Let’s Talk Specifics
It’s certainly possible to take a guided tour through the hutongs. If you aren’t comfortable with navigating these maze like alleyways, services like Context Travel can lead you through it all – explaining the history of the various districts and guiding you to the most interesting corners.
For me, it was more fun to just let our feet take us wherever we fancied.
We ducked into the very groovy Plastered to browse their selection of counter-cultural t-shirts and oddities, and I picked myself up a completely over the top ‘Motherfucker in CBD’ t-shirt that needs to be seen to be believed.
We stopped off in hole in the wall bars with rooftop seating, quirky decorations, and bold claims that they possessed ‘The best fucking coffee’, chatted with locals, admired street art, and just soaked it all in.
They’re a far cry from the pomp and circumstance of the classic Imperial sites, but the hutongs offered up a much more candid, engaging view of modern China.
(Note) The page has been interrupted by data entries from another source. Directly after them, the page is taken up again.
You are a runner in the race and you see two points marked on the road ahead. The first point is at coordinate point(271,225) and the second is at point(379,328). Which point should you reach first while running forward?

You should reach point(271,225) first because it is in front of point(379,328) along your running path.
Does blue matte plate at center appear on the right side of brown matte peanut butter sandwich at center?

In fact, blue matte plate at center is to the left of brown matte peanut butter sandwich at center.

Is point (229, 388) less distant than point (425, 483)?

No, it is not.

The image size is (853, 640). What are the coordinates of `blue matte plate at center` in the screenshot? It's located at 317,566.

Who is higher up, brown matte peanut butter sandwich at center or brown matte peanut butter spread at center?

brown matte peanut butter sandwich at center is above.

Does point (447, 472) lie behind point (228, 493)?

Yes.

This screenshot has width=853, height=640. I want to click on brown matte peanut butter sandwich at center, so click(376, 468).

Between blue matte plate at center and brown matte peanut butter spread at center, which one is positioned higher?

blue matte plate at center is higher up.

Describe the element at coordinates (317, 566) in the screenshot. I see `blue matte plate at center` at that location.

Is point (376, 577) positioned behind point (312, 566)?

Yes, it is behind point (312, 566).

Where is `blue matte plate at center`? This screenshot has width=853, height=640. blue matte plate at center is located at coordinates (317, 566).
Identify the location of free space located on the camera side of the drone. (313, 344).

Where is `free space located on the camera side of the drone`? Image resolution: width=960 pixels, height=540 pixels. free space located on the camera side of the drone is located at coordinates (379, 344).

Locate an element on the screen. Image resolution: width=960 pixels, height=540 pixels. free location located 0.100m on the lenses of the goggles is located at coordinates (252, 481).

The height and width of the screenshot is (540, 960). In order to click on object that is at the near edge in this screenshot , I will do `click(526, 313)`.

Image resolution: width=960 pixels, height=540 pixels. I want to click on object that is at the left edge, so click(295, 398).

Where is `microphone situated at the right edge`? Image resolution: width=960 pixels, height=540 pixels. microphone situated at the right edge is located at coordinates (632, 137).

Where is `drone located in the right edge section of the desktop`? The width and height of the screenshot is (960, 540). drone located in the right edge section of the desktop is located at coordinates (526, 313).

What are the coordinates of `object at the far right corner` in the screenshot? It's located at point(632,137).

So much is made of China’s emergence as an economic powerhouse, but it’s this kind of down to earth experience that lingers with me a fortnight after departing.
As we sipped an ice cold beer atop one of the countless rooftop bars that dot the district, we were offered a birds eye view of a population going about its business unconcerned by China’s reputation as a sleeping giant. Day to day life for these locals may seem humdrum to them, but to me it was a day of discovery that I’ll not soon forget.
We didn’t follow a tourist map or seek out specific spots while we wandered, so I can’t give you a step by step guide to recreating our journey. I wouldn’t want to.
What I liked most about the hutongs is that I could visit them again tomorrow and have a completely distinct experience.
Still, there were a few spots that I really liked.
Plastered T-Shirts did some great, off the wall shirts, jackets, and bags that I could have spent a fortune on. As it was, I limited myself to just the one.
As far as hutong bars go, you’re really spoiled for choice. They’re available in abundance, and have remarkably cheap local and import beers. We particularly like Siif Bar, with its promise of ‘the best fucking coffee’ and its well traveled manager.
But the hutongs aren’t about individual destinations. They’re about the journey: the sights, sounds, smells, and interactions that combine to create something unforgettable and unique.
Grab your hotel address, pack a little spending money, and let the current of the hutongs take you where it will. You won’t regret it.
Have you ever formed a baseless opinion of a place before you visited it, only to be proven wrong?
Do you enjoy stepping off the tourist track and checking out how the locals live? What country or city has most surprised you in this regard?